If a token is in a form of a computer readable format, e.g., an electronic message or an electronic file, it can be sent to the vicinity of the corresponding device (i.e., the first device or the second device) via any possible electronic communication manner, e.g., email, file transfer protocol (FTP), short message service (SMS), instant message application, etc. After a device in the vicinity of the corresponding device received the token, the device may transfer the corresponding configuration information (i.e., the first configuration information or the second configuration information) of part thereof stored in the token to the corresponding device, e.g., via a local network, an NFC connection, a Bluetooth connection, a Wi-Fi directly connection. Alternative, the corresponding configuration information may be read by a person and then manually input into the corresponding device. Alternatively, the token may be directly sent to the corresponding device, if the corresponding device itself supports the used electronic communication manner for sending the token.

When a token or the configuration information in a token is transferred to an industrial device directly through, e.g., NFC, USB, scanning, or manual input, a personal physical access to the industrial device is required. This further improves the security, since only the authorized person is allowed to have the personal physical access to the industrial device while other alternatives like using local network, Bluetooth, or

WiFi direct connection still provide a chance to hacker. In addition, such a personal physical assess can make it surer that the token or the configuration information is transferred to the intended industrial device.

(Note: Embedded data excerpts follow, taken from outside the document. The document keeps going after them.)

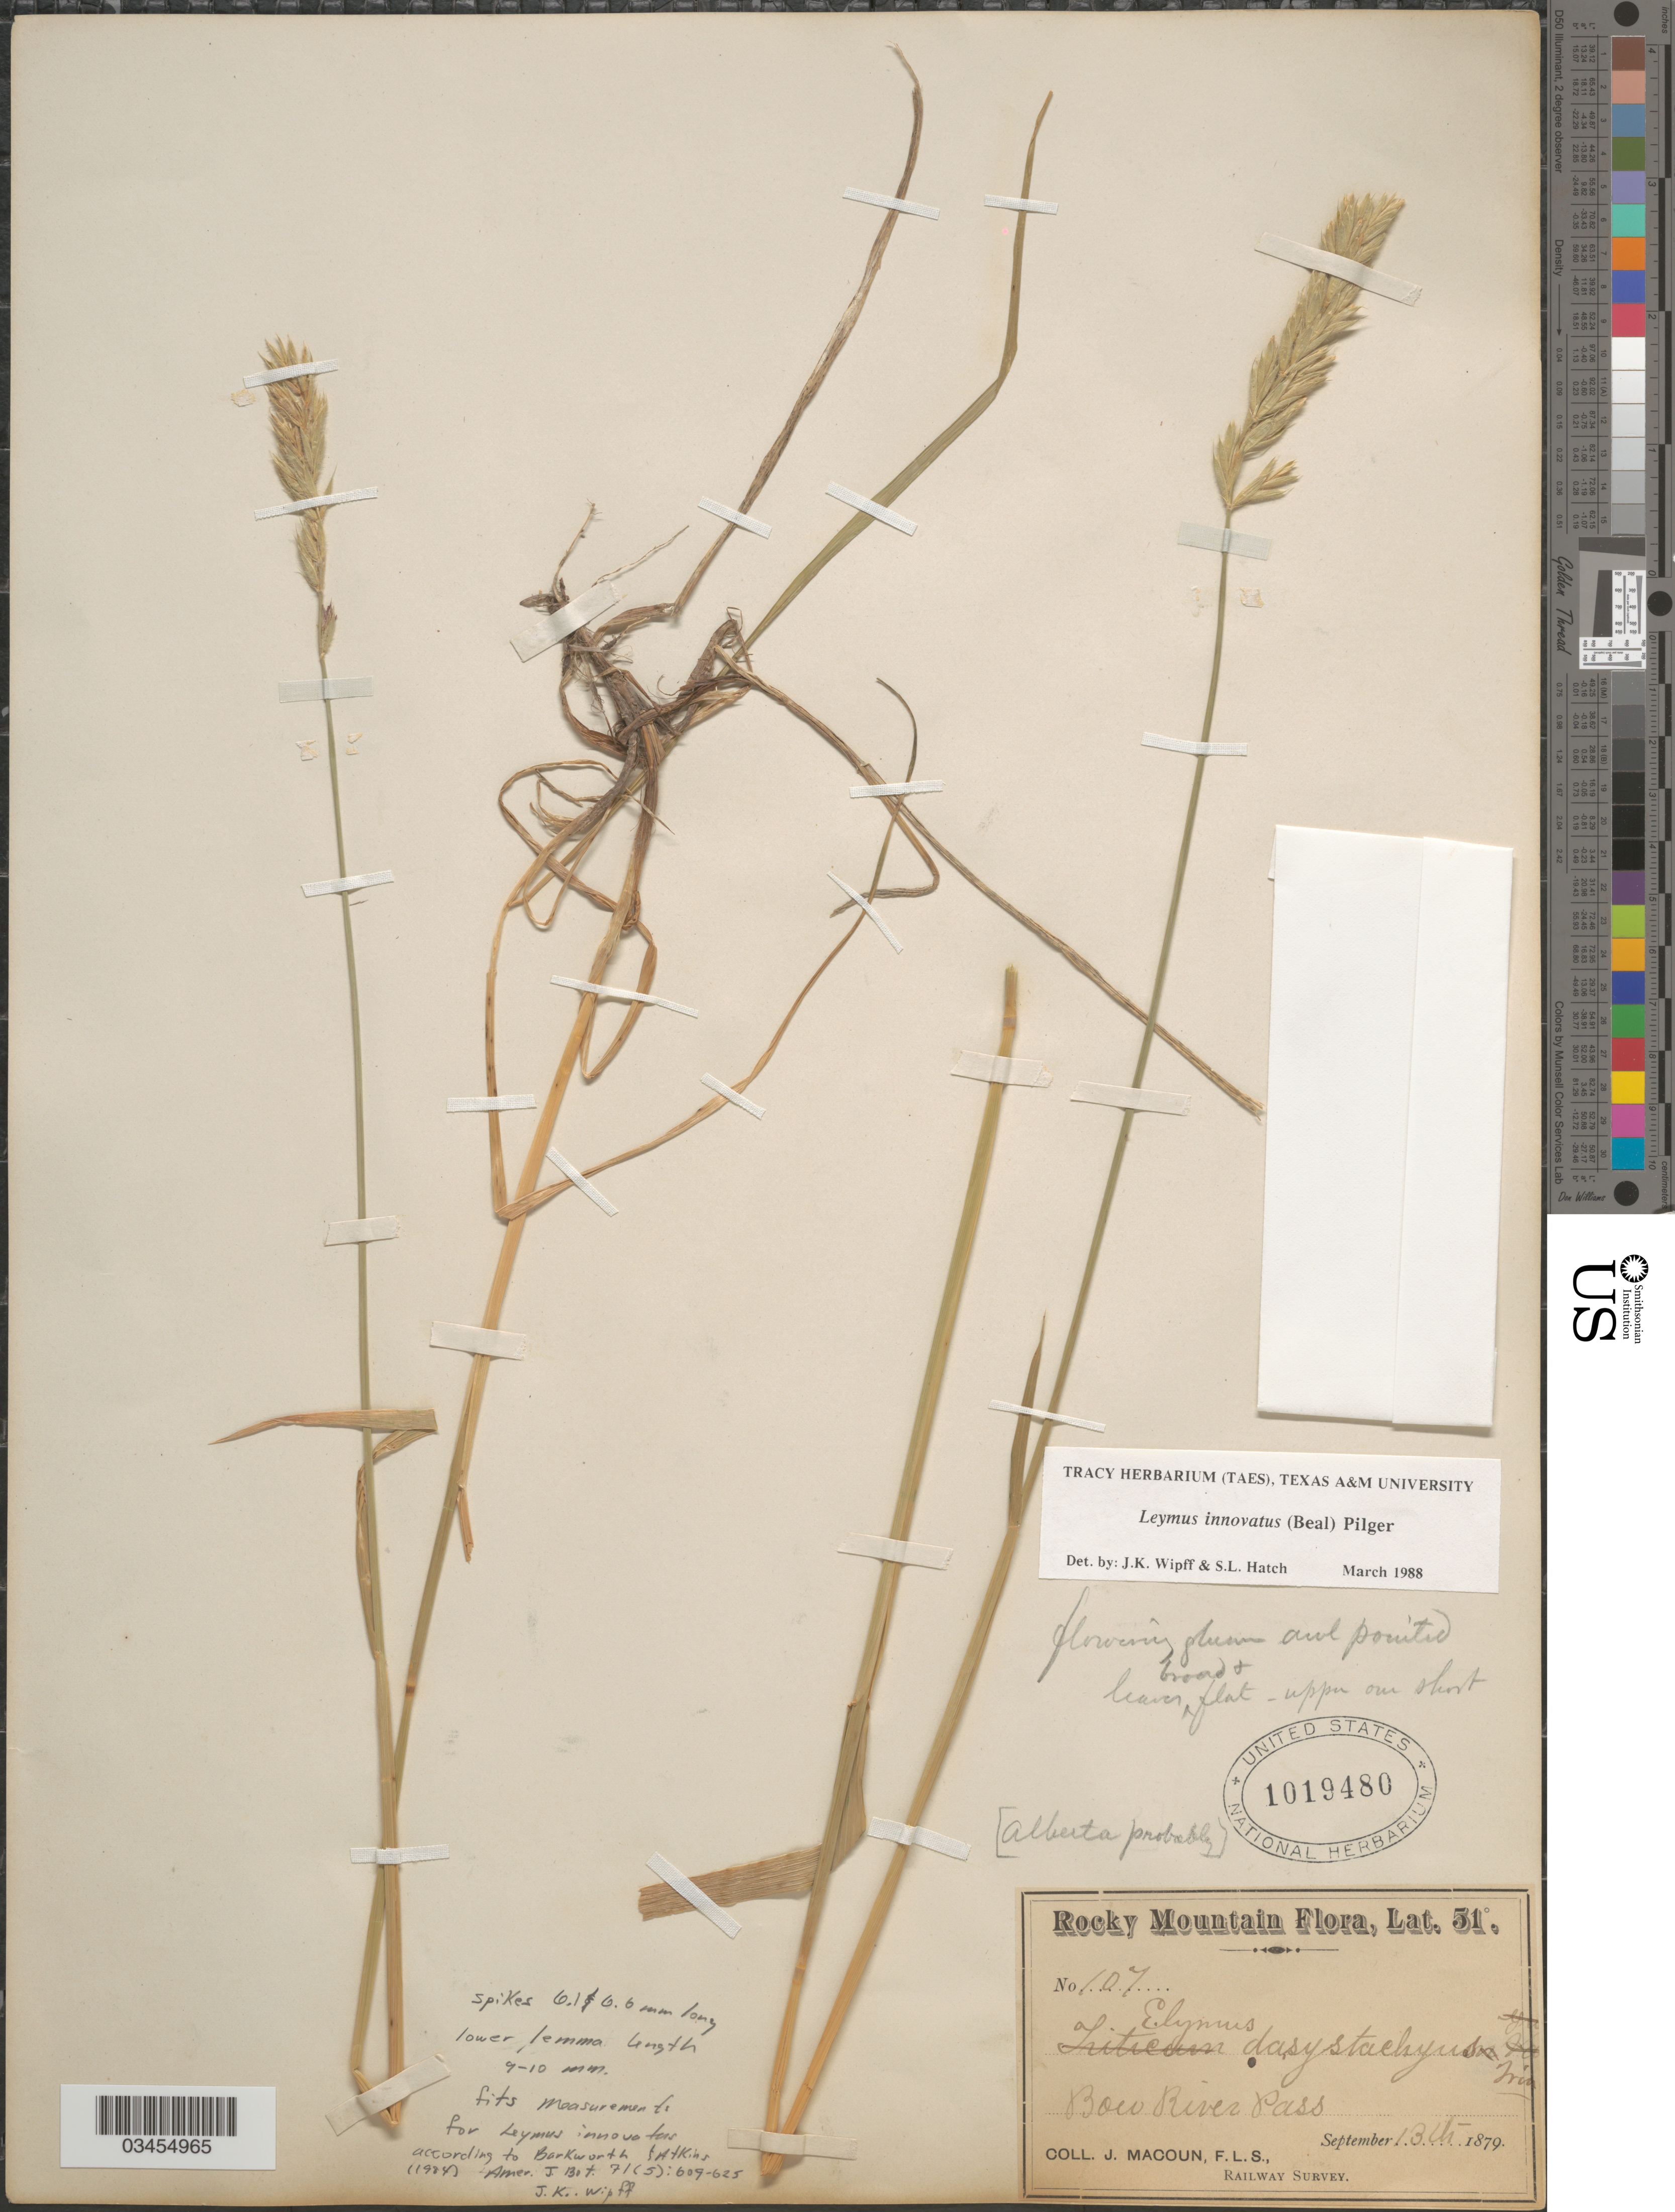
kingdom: Plantae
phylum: Tracheophyta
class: Liliopsida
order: Poales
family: Poaceae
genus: Leymus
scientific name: Leymus innovatus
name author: (W.J. Beal) Pilg.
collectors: J. Macoun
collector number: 107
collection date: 1879-09-13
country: Canada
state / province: Alberta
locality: Rocky Mountain. Bow River Pass. Railway Survey.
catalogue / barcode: US 1019480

The corresponding configuration information or a part thereof in a token can be in any form that is able to contain the configuration information or a part thereof, e.g., in a form of plan text, barcode, QR-code, or any combination thereof. Before the configuration information is put into the intended form, it may be encrypted by any possible encryption manner to increase the security of token transfer.

As mentioned above, a token may contain the entirety of the corresponding configuration information or only a part thereof. If it contains the entirety of the corresponding configuration information, the corresponding configuration information can be transferred to the corresponding device using a single token.

If a token contains a part of the corresponding configuration information, a plurality of tokens is needed for transferring the entirety of the corresponding configuration information. In this case, each of the plurality of tokens may be in the same form or in a different form. For example, one of the tokens may be in the form of physical entity and another token in the form of a computer readable format. For another example, two tokens are in the form of physical entity while one is a portable computer-readable storage medium and the other is a physical body with the information being written thereon. In short, each of the plurality of tokens can be in a different possible form, and/or transferred via a different possible manner, and/or transferred at a different time point, which can improve the security for transferring the configuration information, thereby improving the security of the VPN connection.

After a corresponding device or another device in the vicinity of the corresponding device received each of the plurality of tokens via the same manner or different manners, the part of the corresponding configuration information can be read out from each token, and then combined to obtain the entirety of the corresponding configuration information for the connection to the VPN.

After a corresponding device (i.e., the first device or the second device) receives its corresponding configuration information (i.e., the first configuration information or the second configuration information), the corresponding device can be connected to the VPN. When both of the first device and the second device are connected to the VPN, the first device and the second device (i.e., the industrial device and the remote device) can communication with each other through the VPN.